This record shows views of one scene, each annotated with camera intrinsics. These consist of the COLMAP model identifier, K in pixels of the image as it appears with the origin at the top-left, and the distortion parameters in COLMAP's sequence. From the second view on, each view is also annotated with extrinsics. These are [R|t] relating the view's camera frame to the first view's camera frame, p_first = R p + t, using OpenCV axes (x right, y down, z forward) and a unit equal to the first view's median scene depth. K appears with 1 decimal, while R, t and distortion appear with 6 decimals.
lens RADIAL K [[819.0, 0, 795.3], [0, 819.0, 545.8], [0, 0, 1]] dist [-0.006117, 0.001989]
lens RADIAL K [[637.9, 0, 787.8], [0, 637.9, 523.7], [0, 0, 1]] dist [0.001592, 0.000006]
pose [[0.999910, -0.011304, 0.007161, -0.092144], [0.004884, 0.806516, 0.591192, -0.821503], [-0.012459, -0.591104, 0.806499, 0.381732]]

════════════════════

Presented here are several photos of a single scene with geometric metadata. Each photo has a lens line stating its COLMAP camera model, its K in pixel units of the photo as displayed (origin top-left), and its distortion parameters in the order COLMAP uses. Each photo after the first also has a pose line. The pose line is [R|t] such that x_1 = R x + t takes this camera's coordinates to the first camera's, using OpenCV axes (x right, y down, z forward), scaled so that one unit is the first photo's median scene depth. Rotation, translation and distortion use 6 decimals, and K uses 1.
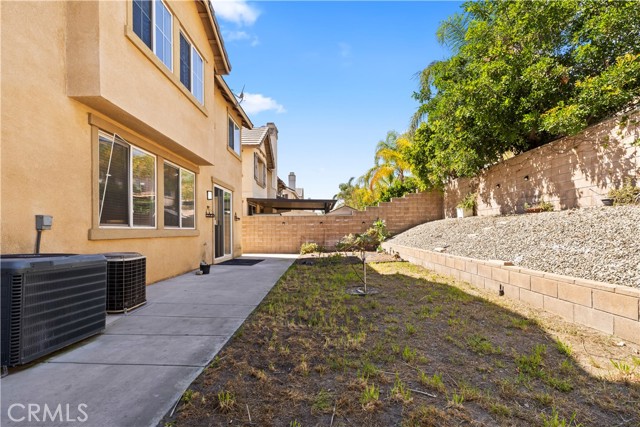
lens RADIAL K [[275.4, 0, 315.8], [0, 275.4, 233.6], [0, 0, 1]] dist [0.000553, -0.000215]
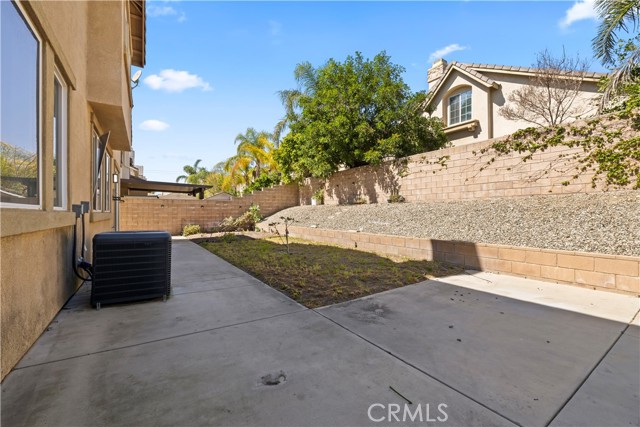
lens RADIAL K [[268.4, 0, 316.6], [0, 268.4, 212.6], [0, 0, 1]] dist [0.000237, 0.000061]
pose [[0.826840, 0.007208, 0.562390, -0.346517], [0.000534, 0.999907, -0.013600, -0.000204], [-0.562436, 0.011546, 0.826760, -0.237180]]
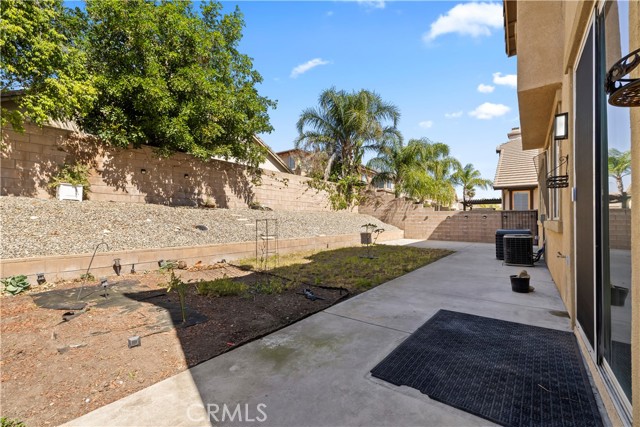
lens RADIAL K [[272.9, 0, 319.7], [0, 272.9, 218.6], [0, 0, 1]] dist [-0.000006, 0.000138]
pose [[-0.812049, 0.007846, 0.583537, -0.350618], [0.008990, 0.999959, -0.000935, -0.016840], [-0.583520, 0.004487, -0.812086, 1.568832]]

════════════════════

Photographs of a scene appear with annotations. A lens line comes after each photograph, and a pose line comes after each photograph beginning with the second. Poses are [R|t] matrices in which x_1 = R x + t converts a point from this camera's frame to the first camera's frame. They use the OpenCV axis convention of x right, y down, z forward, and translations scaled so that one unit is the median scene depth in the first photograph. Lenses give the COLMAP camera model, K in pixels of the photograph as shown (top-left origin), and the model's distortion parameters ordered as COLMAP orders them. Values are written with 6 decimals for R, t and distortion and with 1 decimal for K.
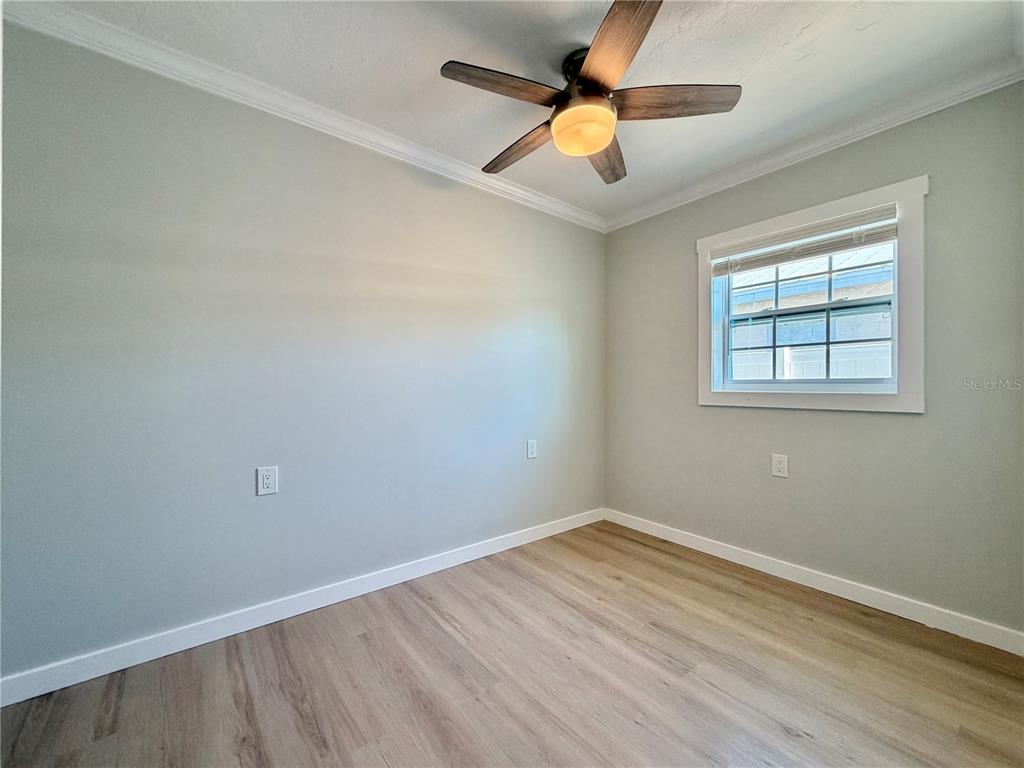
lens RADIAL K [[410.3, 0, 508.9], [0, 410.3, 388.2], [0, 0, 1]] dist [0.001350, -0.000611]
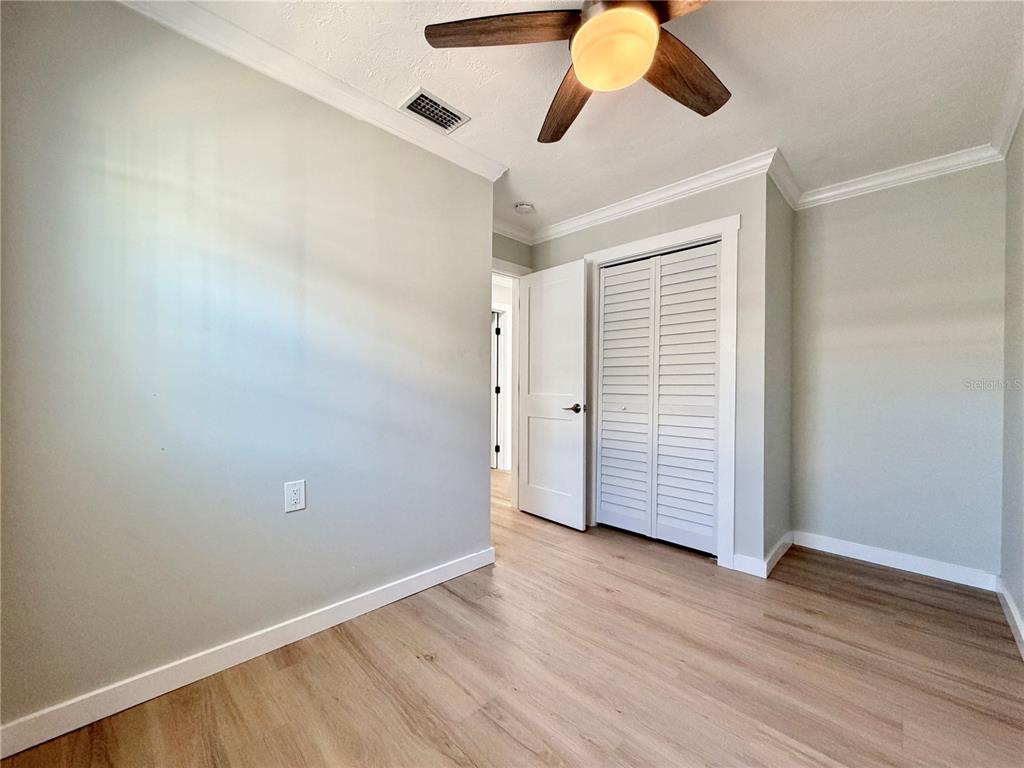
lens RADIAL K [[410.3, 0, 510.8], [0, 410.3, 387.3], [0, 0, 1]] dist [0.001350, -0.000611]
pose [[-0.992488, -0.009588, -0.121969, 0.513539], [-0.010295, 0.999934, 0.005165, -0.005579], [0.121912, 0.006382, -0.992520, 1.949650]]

════════════════════

HOW TO COMPLETE THIS TASK
Give everything from the line containing "Presented here are" down to the line containing "0.004487, -0.812086, 1.568832]]", both included, as a JSON list of strings with one string per line. Skip blank lines and leave the pictures out.

TASK RESULT
[
  "Presented here are several photos of a single scene with geometric metadata. Each photo has a lens line stating its COLMAP camera model, its K in pixel units of the photo as displayed (origin top-left), and its distortion parameters in the order COLMAP uses. Each photo after the first also has a pose line. The pose line is [R|t] such that x_1 = R x + t takes this camera's coordinates to the first camera's, using OpenCV axes (x right, y down, z forward), scaled so that one unit is the first photo's median scene depth. Rotation, translation and distortion use 6 decimals, and K uses 1.",
  "lens RADIAL K [[275.4, 0, 315.8], [0, 275.4, 233.6], [0, 0, 1]] dist [0.000553, -0.000215]",
  "lens RADIAL K [[268.4, 0, 316.6], [0, 268.4, 212.6], [0, 0, 1]] dist [0.000237, 0.000061]",
  "pose [[0.826840, 0.007208, 0.562390, -0.346517], [0.000534, 0.999907, -0.013600, -0.000204], [-0.562436, 0.011546, 0.826760, -0.237180]]",
  "lens RADIAL K [[272.9, 0, 319.7], [0, 272.9, 218.6], [0, 0, 1]] dist [-0.000006, 0.000138]",
  "pose [[-0.812049, 0.007846, 0.583537, -0.350618], [0.008990, 0.999959, -0.000935, -0.016840], [-0.583520, 0.004487, -0.812086, 1.568832]]"
]